Studies have shown the white people have a difficult time feeling empathy for people of color.  The University of Toronto research, conducted by social neuroscientists at U of T Scarborough

 “ explored the sensitivity of the “mirror-neuron-system” to race and ethnicity. The researchers had study participants view a series of videos while hooked up to electroencephalogram (EEG) machines. The participants – all white – watched simple videos in which men of different races picked up a glass and took a sip of water. They watched white, black, South Asian and East Asian men perform the task…..Observing someone of a different race produced significantly less motor-cortex activity than observing a person of one’s own race.
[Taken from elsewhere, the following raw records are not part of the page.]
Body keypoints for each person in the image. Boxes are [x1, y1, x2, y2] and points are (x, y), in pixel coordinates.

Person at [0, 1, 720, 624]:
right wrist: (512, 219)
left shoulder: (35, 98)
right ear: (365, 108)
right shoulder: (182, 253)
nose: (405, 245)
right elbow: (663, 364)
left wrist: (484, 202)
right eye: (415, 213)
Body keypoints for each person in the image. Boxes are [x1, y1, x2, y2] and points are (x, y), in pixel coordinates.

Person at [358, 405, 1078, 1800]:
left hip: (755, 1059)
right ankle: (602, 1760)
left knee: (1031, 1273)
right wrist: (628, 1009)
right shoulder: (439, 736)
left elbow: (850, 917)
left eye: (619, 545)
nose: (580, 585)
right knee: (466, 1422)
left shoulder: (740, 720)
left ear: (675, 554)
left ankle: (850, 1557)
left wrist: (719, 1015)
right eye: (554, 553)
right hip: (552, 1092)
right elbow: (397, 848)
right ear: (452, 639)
In other words, people were less likely to mentally simulate the actions of other-race than same-race people”  [Human Brain recognizes and react to race, UTSC Researcher Discover.  https://ose.utsc.utoronto.ca/ose/story.php?id=2135}.
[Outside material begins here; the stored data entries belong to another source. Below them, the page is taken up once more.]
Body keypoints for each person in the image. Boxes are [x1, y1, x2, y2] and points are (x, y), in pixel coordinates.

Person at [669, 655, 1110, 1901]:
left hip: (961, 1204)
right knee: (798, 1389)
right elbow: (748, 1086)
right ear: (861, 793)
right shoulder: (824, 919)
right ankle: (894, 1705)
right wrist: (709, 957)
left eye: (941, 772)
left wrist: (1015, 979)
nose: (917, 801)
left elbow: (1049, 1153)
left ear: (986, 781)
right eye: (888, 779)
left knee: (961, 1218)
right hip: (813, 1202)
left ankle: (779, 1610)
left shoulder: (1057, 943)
The implications of this are staggering and continue to make a strong case for why educators working with white students must embrace social justice education and implement the principles into their teaching practice.  White students need to understand how racism has impacted their lives and be given tools to dismantle the racism that exist within them in order to reclaim their humanity and be an allies in the struggle for racial justice.  If not, the cycle will continue.
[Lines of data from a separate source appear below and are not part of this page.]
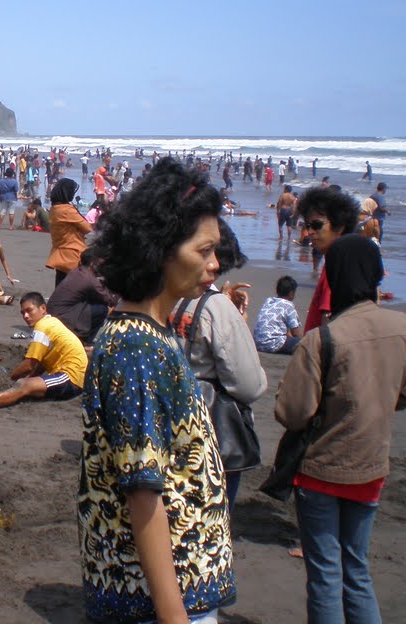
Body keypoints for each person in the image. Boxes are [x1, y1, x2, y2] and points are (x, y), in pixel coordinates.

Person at [78, 157, 234, 624]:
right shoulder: (135, 347)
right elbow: (142, 490)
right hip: (161, 601)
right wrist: (173, 616)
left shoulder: (154, 331)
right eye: (204, 250)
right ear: (160, 249)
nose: (215, 263)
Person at [274, 233, 406, 623]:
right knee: (358, 569)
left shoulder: (321, 340)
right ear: (378, 274)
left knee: (326, 575)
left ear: (332, 276)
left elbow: (293, 413)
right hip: (371, 467)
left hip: (320, 471)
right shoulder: (401, 329)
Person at [171, 220, 267, 508]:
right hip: (208, 429)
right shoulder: (216, 307)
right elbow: (248, 384)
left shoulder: (164, 298)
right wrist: (234, 318)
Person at [0, 292, 87, 411]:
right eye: (22, 313)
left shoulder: (43, 326)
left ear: (43, 308)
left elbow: (29, 364)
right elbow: (40, 364)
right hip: (72, 377)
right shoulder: (51, 323)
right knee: (25, 385)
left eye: (29, 310)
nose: (25, 316)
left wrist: (6, 379)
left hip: (72, 379)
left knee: (24, 386)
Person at [298, 186, 360, 332]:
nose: (310, 231)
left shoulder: (335, 269)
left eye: (317, 225)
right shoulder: (339, 261)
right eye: (308, 226)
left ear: (339, 226)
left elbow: (328, 320)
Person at [45, 248, 118, 343]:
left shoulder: (77, 272)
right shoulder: (89, 279)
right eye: (100, 264)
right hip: (63, 318)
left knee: (95, 301)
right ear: (92, 263)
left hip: (54, 314)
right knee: (102, 309)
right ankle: (85, 341)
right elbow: (111, 301)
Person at [45, 178, 91, 287]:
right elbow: (87, 227)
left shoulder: (54, 209)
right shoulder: (67, 210)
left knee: (61, 286)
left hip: (60, 252)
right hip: (73, 253)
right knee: (74, 289)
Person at [253, 275, 303, 354]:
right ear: (291, 293)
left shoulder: (269, 301)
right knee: (303, 343)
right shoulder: (288, 305)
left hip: (257, 343)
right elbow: (295, 332)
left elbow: (281, 328)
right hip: (273, 344)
In the next section, I share part of an inquiry-based framework that can be used by educators to explore social justice principles with their students.

 

A Framework for Liberatory Education

During my time as the first director of the DreamYard Art Center in the Bronx, a social justice arts organization, I had the luxury of working with teaching artists who are all passionate educators and believe that arts have the power to make the world more just.

In 2009, we realized that we needed to develop our own philosophy around social justice and art making.  We wanted to capture our commitment to developing young people who are critical thinkers, possess a rigorous artistic practice and are committed to social justice.  So, in 2010, we worked with Dr. Susan Willcox, non-profit consultant and expert in youth development practices and critical pedagogy, to create the DreamYard Art Center Framework. The framework, anchored by our core values: empower, create, connect, guides the design of the curriculum at the art center.

Below I have shared our space the space where the social justice work lives: Empower.

* Empower

  • Who am I? → Personal Stories/Histories/Culture

When do I feel powerful/powerless?

What is my superpower/kryptonite?

Who are my ancestors?

  • Where am I? → Liberating/Oppressive Forces in Life
  1.   What do I see? (Naming)
  2.   How does it make me feel?
  3.   How am I affected?
  • What can I Do?→ Awareness of Personal Power to Transform
  1. What are the root causes?
  2. What are the solutions?
  3. What skills/knowledge do I have/need to change it?

These questions that can be used any classroom regardless of the background of the students.  They invite the learning community  to examine themselves; their world and their role as agents of change.

I’ll end with a quote by Paulo Freire shares his philosophy on the function of education:

Education either functions as an instrument which is used to facilitate integration of the younger generation into the logic of the present system and bring about conformity or it becomes the practice of freedom, the means by which men and women deal critically and creatively with reality and discover how to participate in the transformation of their world.

Who needs social justice education?  We all do.  This work requires that all hands be on deck–

dismantling,

rebuilding and

reflecting….repeat….

 

Robyne Walker Murphy is a social justice arts educator and the Culture Access Program Director at Cool Culture (Brooklyn, NY) . She recently has delivered keynote addresses at the University of Chicago (Amplify Arts Summit) and the Seattle Art Museum (CreativeAdvantage Institute) on liberatory education practices.